(Honolulu, HAWAI'I)--USA Tomahawks will meet the Toa Samoa from sovereign Samoa in an historic Rugby League match that will mark Samoa Independence Day, Saturday, June 1, 2013, at the Aloha Stadium.
This is the first time a rugby league international test match will be played on the Hawaiian Airlines field at Hawai’i’s largest outdoor arena – home to the University of Hawaii Warriors football team and the annual NFL Pro Bowl game.
“This game means a lot,” said Kelly McGill, president of Grand Pacific Events which is hosting the June 1 game. “Both USA and Samoa have made the Rugby League World Cup. Both are in the top 10. This is a really important game.”
Hawai’i Gov. Neil Abercrombie and Lt. Gov. Shan Tsutsui will be in attendance, McGill told tautalatala.com.
McGill, a Tomahawks player, says in preparation for the Rugby League World Cup the US had to find “new talent” so the June 1 match, in part, is being held “to see where we’re at…to find the team chemistry.”
Philadelphia-based Tomahawks, the United States’ national rugby league team, has made the Rugby League World Cup this year, their first time in the tournament set for Oct. 26 through Nov. 30, 2013. England and Wales will host the tournament and games will also be played in France and Ireland.
Governing body of rugby league football is the Rugby League International Federation (RLIF).

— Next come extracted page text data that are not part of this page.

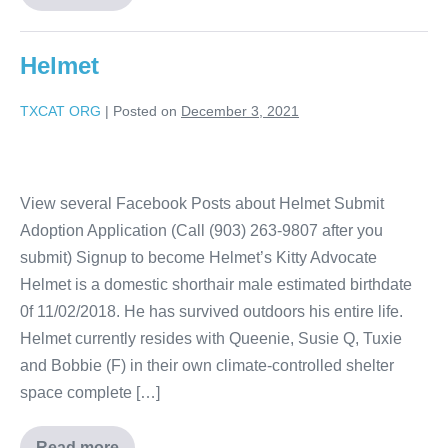
Helmet
TXCAT ORG
|
Posted on
December 3, 2021
View several Facebook Posts about Helmet Submit
Adoption Application (Call (903) 263-9807 after you
submit) Signup to become Helmet’s Kitty Advocate
Helmet is a domestic shorthair male estimated birthdate
0f 11/02/2018. He has survived outdoors his entire life.
Helmet currently resides with Queenie, Susie Q, Tuxie
and Bobbie (F) in their own climate-controlled shelter
space complete […]
Read more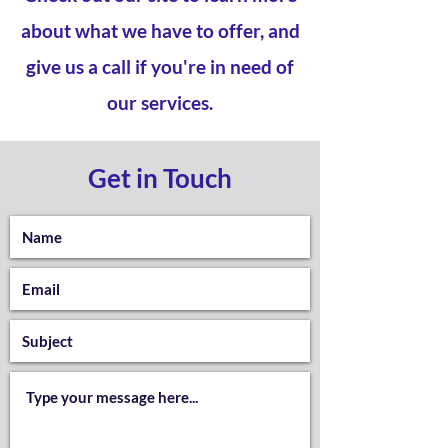
about what we have to offer, and
give us a call if you're in need of
our services.
Get in Touch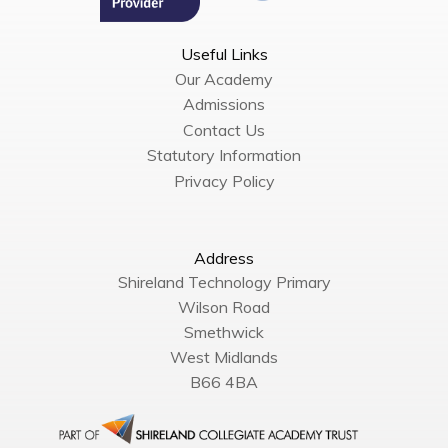
Useful Links
Our Academy
Admissions
Contact Us
Statutory Information
Privacy Policy
Address
Shireland Technology Primary
Wilson Road
Smethwick
West Midlands
B66 4BA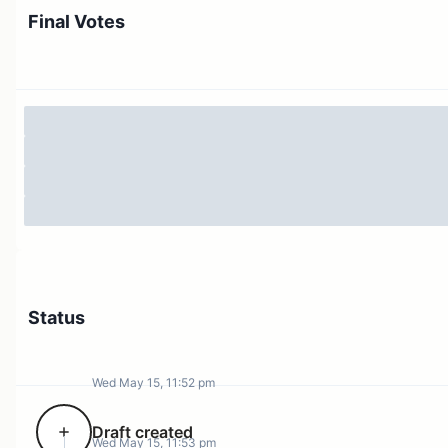
Final Votes
Status
Wed May 15, 11:52 pm
Draft created
Wed May 15, 11:53 pm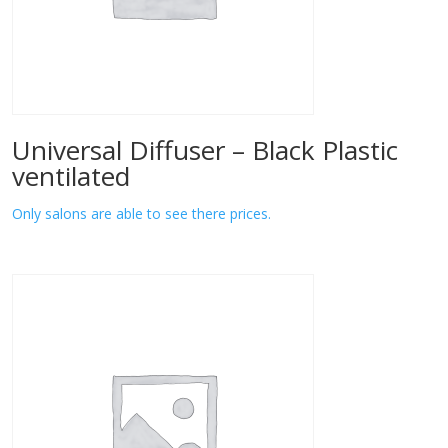
Universal Diffuser – Black Plastic
ventilated
Only salons are able to see there prices.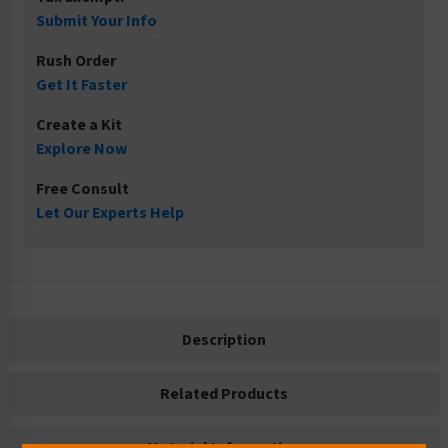
Submit Your Info
Rush Order
Get It Faster
Create a Kit
Explore Now
Free Consult
Let Our Experts Help
Description
Related Products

It is not to be confused with rugby union football which is governed by the International Rugby Board (IRB). In the IRB, USA Eagles represent the Unites States and Manu Samoa represents independent Samoa. The two different rugby codes can be referred to simply as “league” and “union” rugby.
“It's a win-win situation for us,” said Keikiokalani Misipeka-Kelemete, a former Manu Samoa player who is on the Tomahawks roster.
McGill and Misipeka-Kelemete excitedly agree that rugby league offers a new opportunity for island youth.
“The game is in our blood, just recently the NFL has partnered up with rugby to promote the game during NFL preseason games,” says Misipeka-Kelemete, “And they are pushing for the game to become professional next year. We get the best of both worlds. The game comes so naturally to us and the physicality of the game is something we feed and thrive off of. The game continues to grow in the US sports industry. The fans love to watch hard nose physical sports. I believe rugby provides that type of intensity the US fan base wants to see.”
Misipeka-Kelemete, 32, is from Fagatogo, American Samoa. He played union for seven years and league for five years. His rugby career began with the Fagatogo Rugby Club American Samoa. He took a break from rugby to play college football. In 2004, he moved back home and took up rugby again.
“I was selected to participate in the Manu Samoa trials and was fortunate enough I believe to be the first or second player from American Samoa to be selected by the Manu Samoa National Team,” he said. “I was part of the Manu Samoa and High Performance unit until 2007. In 2008 I took up other rugby opportunities in the United States that eventually led me to play Rugby League. In 2009, me and my younger brother Kea were selected to play for the USA National Rugby League Tomahawks.”
Misipeka-Kelemete moved back to American Samoa after the 2010 season and has since continued to participate in international matches with the USA team.